Raising the Bar

How targets and measurement are crucial to leadership on oil and gas methane

Over the last few years, several jurisdictions have claimed a position of international leadership in tackling methane emissions from their respective oil and gas industries. In North America alone, national and subnational governments including Canada, British Columbia, California, Colorado and New Mexico have set the bar for action on mitigating this potent greenhouse gas.

But what does ‘leadership’ mean in the context of oil and gas methane?

One important metric is megatonnes of emissions reduced. After all, this is what ultimately matters to the climate. And given that methane has a powerful near-term warming impact — over 80 times more potent over twenty years than carbon dioxide — every tonne not put into the atmosphere today will pay dividends in terms of avoided future climate impacts.  

But methane measurement and mitigation is also rapidly evolving, and governments need to keep up. For example, governments can set reduction targets, apparently meet them, and then — due to better measurement techniques resulting in historical upward revisions to methane emissions estimates — learn their actions have not had the impact they previously thought. Megatonnes were still reduced, and this is good, but perhaps not enough to be in line with a net-zero trajectory.

Being a leader in this space therefore requires policymakers to get comfortable with evolving information and not let uncertainty preclude them from making progress. They must continue to set ambitious targets while remaining committed to measurement initiatives that ensure the best possible methane data is being collected and adjusting their approach as they learn more. Sometimes, this will mean revising their view of what success or failure looks like. Meeting a target that was based on inaccurate or incomplete data is not necessarily a success; partially meeting a target that is based on more accurate data is not necessarily a failure.  
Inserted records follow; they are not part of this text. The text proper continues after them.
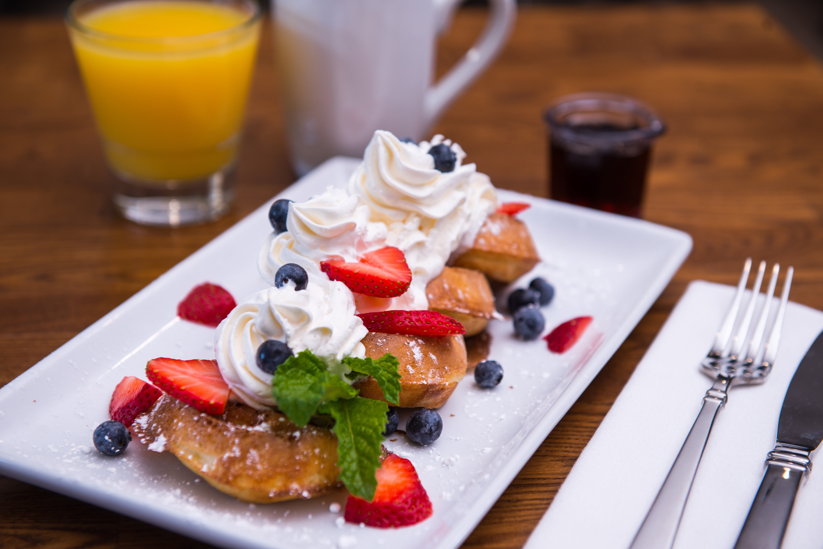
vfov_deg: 19.5
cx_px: 412
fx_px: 1601
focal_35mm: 70
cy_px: 274
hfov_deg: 28.8
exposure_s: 1/100
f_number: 5
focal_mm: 70
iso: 100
Given that methane abatement can often be done at no net cost to industry and demand for low-emissions oil and gas products is likely to keep growing, abating methane is a win-win-win for governments, industry and the climate. To be leaders, governments must strive for a ceiling, not a floor, of progress. This should include being as transparent as possible about the data, emissions models, and inventories they use to track progress. This is as important as taking steps to support the development of best-in-class abatement technologies.  
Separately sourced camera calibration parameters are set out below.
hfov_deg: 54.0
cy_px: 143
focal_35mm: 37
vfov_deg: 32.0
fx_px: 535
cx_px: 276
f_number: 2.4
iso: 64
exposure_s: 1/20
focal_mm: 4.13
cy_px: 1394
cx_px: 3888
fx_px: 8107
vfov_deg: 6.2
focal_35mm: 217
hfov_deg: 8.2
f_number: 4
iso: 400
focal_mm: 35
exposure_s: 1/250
This report examines the ways in which the adoption of methane targets, the methodology of target setting, the communication of targets, the assessment of progress, as well as the collection and dissemination of data, are all crucial aspects of leadership on oil and gas methane. If governments demonstrate this leadership, they will be better placed to capitalize on the economic opportunities associated with the methane abatement industry and will set their oil and gas industries up to compete in a world that is increasingly likely to prefer demonstrably low-emissions energy products.